Any business, regardless of size, can experience cash flow shortages due to an imbalance between cash inflows and outflows. Those imbalances can be related to money that is expected to be received from outstanding invoices. If customers that owe a business money for goods and services take more time to pay or pay late, it can impact the ability to pay employees, utilities, rent, and other internal expenses. While some business owners and managers will choose to either take out a loan or dip into savings/surpluses, there are other short-term financing options. The discovery of various invoicing insights helps business owners find ways to make up for short-term cash flow problems.
Invoice factoring is an example of short-term financing. With invoice factoring, lenders purchase outstanding invoices from businesses. The financing companies charge a modest fee to purchase those invoices, but the businesses receive a majority of the invoices’ values upfront. Financing companies collect the amount owed from the companies that need to pay the invoices. The remainder of the invoice’s value is paid by the financing company to the business once the financing company collects payment. For example, company B owes company A $10,000 on a 30-day invoice. Company A sells the $10,000 invoice to a lender. The lender collects a three percent financing fee, which in this case would come to $300. The lender immediately sends $8,500 to company A and then contacts company B to collect the $10,000. Company B pays the lender the $10,000 originally owed to company A, and then the lender sends the remaining $1,200 to company A.

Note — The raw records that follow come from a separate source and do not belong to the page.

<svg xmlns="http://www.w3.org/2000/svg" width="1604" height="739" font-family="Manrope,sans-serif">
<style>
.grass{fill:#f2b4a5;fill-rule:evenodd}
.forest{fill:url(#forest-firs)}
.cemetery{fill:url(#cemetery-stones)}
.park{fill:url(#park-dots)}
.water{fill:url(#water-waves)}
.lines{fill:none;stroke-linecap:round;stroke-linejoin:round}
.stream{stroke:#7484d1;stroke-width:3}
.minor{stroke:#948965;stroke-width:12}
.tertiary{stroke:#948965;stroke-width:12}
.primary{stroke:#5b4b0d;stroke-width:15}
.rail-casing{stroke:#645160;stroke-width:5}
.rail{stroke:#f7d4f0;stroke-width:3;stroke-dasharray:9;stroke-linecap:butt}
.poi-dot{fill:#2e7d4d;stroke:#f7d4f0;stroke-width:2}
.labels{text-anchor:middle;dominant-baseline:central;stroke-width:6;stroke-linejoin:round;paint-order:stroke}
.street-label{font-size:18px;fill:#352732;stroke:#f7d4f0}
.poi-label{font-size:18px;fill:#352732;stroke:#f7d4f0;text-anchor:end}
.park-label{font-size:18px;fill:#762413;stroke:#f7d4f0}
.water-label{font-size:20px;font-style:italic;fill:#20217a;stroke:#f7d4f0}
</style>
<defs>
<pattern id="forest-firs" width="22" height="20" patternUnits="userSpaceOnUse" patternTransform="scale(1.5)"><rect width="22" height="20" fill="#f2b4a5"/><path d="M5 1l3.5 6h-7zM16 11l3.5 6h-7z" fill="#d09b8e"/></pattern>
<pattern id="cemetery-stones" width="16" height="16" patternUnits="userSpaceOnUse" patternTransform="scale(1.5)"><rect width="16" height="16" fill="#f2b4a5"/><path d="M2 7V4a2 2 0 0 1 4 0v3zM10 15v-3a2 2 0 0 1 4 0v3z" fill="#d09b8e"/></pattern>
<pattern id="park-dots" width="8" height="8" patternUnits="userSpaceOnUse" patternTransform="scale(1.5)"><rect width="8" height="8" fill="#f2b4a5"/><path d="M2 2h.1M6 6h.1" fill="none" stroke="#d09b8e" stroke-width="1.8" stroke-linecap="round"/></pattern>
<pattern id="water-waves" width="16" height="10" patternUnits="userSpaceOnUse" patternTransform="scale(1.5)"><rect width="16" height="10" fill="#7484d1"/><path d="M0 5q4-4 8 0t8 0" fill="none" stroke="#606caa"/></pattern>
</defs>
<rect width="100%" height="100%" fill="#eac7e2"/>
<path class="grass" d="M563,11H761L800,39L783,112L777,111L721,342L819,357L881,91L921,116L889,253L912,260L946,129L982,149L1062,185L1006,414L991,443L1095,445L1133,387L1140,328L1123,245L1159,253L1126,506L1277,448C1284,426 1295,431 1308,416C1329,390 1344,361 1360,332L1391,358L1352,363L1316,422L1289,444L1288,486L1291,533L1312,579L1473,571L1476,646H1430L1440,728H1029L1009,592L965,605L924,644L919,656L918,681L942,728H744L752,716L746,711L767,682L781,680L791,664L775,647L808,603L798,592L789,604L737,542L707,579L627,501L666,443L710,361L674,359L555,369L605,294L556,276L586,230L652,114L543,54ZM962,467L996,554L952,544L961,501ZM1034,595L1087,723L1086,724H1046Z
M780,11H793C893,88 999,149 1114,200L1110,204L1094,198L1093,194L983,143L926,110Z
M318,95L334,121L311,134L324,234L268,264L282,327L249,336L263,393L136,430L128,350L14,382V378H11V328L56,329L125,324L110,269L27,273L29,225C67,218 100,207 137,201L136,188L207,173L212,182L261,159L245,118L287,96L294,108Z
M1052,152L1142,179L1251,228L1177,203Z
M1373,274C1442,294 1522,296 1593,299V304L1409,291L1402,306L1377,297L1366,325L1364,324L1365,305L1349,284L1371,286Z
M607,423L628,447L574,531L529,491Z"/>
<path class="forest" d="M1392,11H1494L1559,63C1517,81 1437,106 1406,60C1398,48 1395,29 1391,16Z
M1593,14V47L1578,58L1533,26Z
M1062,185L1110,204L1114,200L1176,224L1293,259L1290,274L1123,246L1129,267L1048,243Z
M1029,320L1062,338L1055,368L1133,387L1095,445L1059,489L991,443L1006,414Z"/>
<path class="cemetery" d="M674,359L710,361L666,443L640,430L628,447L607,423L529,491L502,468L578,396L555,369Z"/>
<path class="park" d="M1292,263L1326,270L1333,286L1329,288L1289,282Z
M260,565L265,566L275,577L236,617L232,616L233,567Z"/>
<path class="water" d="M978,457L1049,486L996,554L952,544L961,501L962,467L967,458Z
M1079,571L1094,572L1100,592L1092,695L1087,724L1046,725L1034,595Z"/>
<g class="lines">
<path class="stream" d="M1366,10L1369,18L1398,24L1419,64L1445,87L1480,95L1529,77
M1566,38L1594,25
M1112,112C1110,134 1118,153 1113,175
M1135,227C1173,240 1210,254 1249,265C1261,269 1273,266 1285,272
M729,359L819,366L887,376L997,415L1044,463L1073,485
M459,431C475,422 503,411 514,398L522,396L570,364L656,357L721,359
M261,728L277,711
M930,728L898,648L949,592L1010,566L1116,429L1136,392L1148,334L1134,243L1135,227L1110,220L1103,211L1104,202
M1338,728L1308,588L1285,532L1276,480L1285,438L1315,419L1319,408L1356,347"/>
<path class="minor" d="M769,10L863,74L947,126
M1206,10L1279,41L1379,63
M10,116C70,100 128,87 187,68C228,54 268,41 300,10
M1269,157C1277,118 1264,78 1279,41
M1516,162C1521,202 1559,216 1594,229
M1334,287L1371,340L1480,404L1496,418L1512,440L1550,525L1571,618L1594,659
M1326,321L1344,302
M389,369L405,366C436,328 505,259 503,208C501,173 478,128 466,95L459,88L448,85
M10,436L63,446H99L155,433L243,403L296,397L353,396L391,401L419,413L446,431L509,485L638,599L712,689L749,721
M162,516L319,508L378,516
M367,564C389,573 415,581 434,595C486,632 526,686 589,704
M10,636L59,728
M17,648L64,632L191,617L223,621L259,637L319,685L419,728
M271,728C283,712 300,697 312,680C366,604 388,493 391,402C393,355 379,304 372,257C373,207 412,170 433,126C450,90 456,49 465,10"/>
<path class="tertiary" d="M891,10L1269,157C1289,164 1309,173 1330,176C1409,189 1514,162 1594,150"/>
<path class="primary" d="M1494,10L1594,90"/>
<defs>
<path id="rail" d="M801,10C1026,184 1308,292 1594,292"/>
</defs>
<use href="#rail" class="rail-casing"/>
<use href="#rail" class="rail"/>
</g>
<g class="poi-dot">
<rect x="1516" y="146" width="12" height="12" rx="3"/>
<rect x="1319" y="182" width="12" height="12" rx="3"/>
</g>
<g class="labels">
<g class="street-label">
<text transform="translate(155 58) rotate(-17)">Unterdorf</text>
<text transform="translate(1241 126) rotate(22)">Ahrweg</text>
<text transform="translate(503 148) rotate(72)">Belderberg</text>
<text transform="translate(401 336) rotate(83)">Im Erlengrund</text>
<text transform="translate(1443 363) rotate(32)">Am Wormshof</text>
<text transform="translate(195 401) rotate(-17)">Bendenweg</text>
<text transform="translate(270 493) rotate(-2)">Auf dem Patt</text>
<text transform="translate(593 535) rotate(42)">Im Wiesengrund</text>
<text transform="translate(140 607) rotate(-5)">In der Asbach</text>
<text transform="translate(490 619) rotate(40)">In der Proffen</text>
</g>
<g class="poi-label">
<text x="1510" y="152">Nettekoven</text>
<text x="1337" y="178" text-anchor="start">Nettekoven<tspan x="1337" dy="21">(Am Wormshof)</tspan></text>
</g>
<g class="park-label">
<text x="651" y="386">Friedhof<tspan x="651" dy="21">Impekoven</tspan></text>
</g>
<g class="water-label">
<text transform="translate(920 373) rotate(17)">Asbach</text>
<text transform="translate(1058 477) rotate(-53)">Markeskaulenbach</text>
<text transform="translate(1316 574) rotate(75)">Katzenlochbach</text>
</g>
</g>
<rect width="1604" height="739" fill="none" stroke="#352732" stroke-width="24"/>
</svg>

This form of financing has its advantages and its drawbacks. Invoice factoring is often an easier for businesses – especially small businesses – to obtain financing. Business owners can get the cash when they need it, instead of waiting for the money to roll in from slower-paying customers. The downside is that the lenders take the credit history of the customers into account when purchasing the invoices. If those customers are known for not paying their bills on time, lenders may be reluctant to purchase those invoices. Financing is also more expensive, regardless of its form, than waiting for cash. The reality is that the majority of businesses need to rely on some form of financing in order to meet short and long-term expense obligations. As long as financing is used responsibly, the advantages can outweigh the cons.